19. The system of claim 18, further comprising an affinity chromatography medium disposed within the hollow container.

20. The system of claim 19 further comprising a plurality of cellular vesicles disposed within the hollow container.

21. A method of preparing a cellular vesicle loaded with a therapeutic, imaging, and/diagnostic agent, the method comprising:

obtaining a cellular vesicle fraction from a biological sample; isolating a preselected cellular vesicle from the cellular vesicle by affinity chromatography;

subjecting the isolated vesicle to electrophoresis in the presence of an agent, thereby loading the agent in the vesicle; and

eluting the loaded cellular vesicle frim the medium.

22. The method of claim 21, wherein biological sample is a tissue sample, a bodily fluid, or cell culture.

23. The method of claim 21 , wherein the cellular vesicle fraction is

prepared by homogenization and sequential differential ultracentrifugation of the sample.

24. The method of claim 23, wherein the biological sample is homogenized by freezing and thawing, by soni cation, by French press, detergent treatment, serine protease treatment, or by saponin-treatment.

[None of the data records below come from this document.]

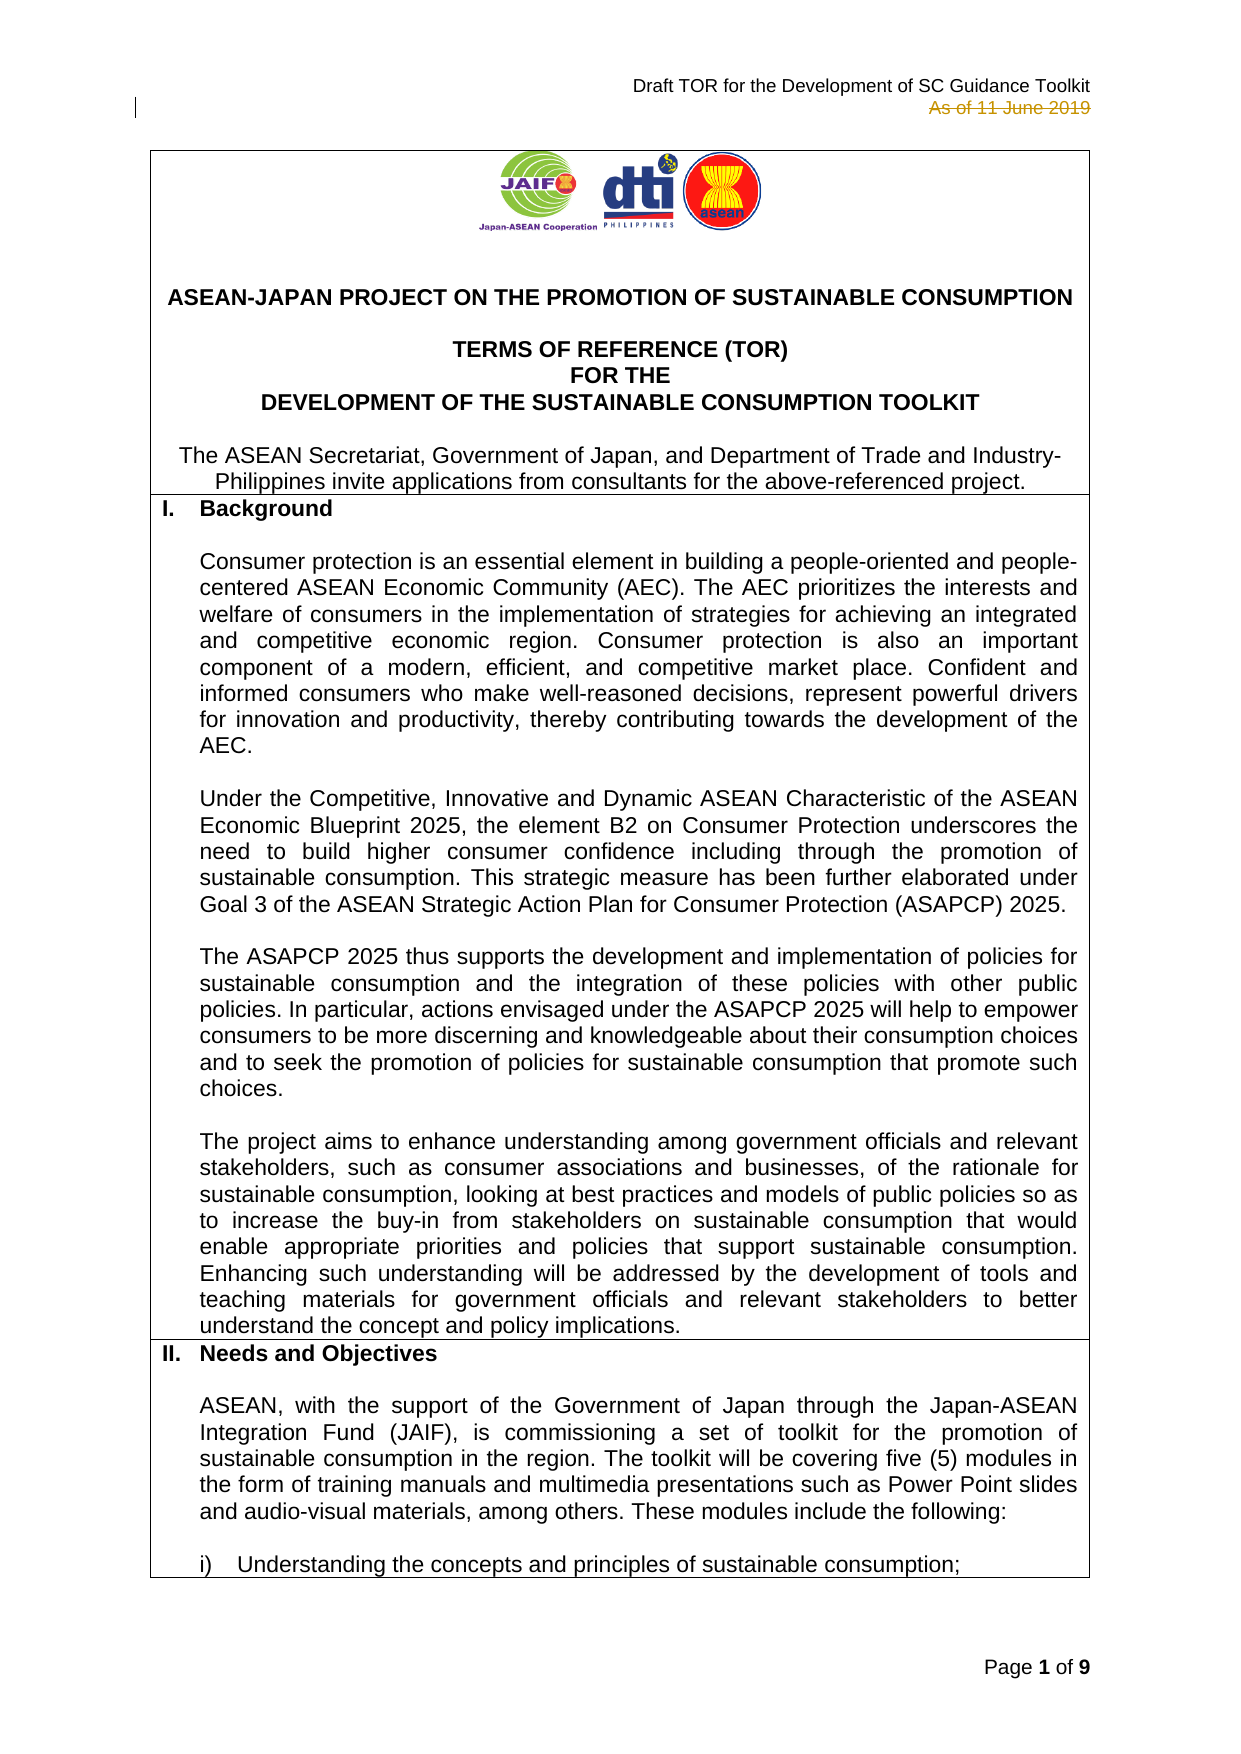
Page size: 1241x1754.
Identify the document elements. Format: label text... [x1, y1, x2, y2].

table_cell Background Consumer protection is an essential element in building a people-oriented and people-centered ASEAN Economic Community (AEC). The AEC prioritizes the interests and welfare of consumers in the implementation of strategies for achieving an integrated and competitive economic region. Consumer protection is also an important component of a modern, efficient, and competitive market place. Confident and informed consumers who make well-reasoned decisions, represent powerful drivers for innovation and productivity, thereby contributing towards the development of the AEC. Under the Competitive, Innovative and Dynamic ASEAN Characteristic of the ASEAN Economic Blueprint 2025, the element B2 on Consumer Protection underscores the need to build higher consumer confidence including through the promotion of sustainable consumption. This strategic measure has been further elaborated under Goal 3 of the ASEAN Strategic Action Plan for Consumer Protection (ASAPCP) 2025. The ASAPCP 2025 thus supports the development and implementation of policies for sustainable consumption and the integration of these policies with other public policies. In particular, actions envisaged under the ASAPCP 2025 will help to empower consumers to be more discerning and knowledgeable about their consumption choices and to seek the promotion of policies for sustainable consumption that promote such choices. The project aims to enhance understanding among government officials and relevant stakeholders, such as consumer associations and businesses, of the rationale for sustainable consumption, looking at best practices and models of public policies so as to increase the buy-in from stakeholders on sustainable consumption that would enable appropriate priorities and policies that support sustainable consumption. Enhancing such understanding will be addressed by the development of tools and teaching materials for government officials and relevant stakeholders to better understand the concept and policy implications. [151, 495, 1089, 1339]
table_header ASEAN-JAPAN PROJECT ON THE PROMOTION OF SUSTAINABLE CONSUMPTION TERMS OF REFERENCE (TOR) FOR THE DEVELOPMENT OF THE SUSTAINABLE CONSUMPTION TOOLKIT The ASEAN Secretariat, Government of Japan, and Department of Trade and Industry-Philippines invite applications from consultants for the above-referenced project. [151, 151, 1089, 494]
picture [479, 151, 762, 231]
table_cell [151, 1340, 1089, 1577]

25. The method of claim 21, wherein the ligand on the vesicle is a CD protein, a major histocompatibility complex (MHC) class II, a Rab protein, a histone, ARF6, Tsg 101, Alix, Tetraspanins (CD63, CD37 and CD82), p-selectin, GPib, vSNARE, Secl3/3l, Clathrin, COPI, orCOPII.

26. The method of claim 21 , wherein the isolation step comprises contacting the cellular vesicle in the cellular vesicle fraction with an affinity chromatography medium, the medium comprising a receptor specific for the ligand on the vesicle, thereby immobilizing the cellular vesicle to the affinity chromatography medium.

27. The method of claim 24, wherein the receptor is an antibody or active fragment thereof or enzyme specific for the ligand.

28. The method of claim 21, further comprising the step of stabilizing the cellular vesicle after electroporation.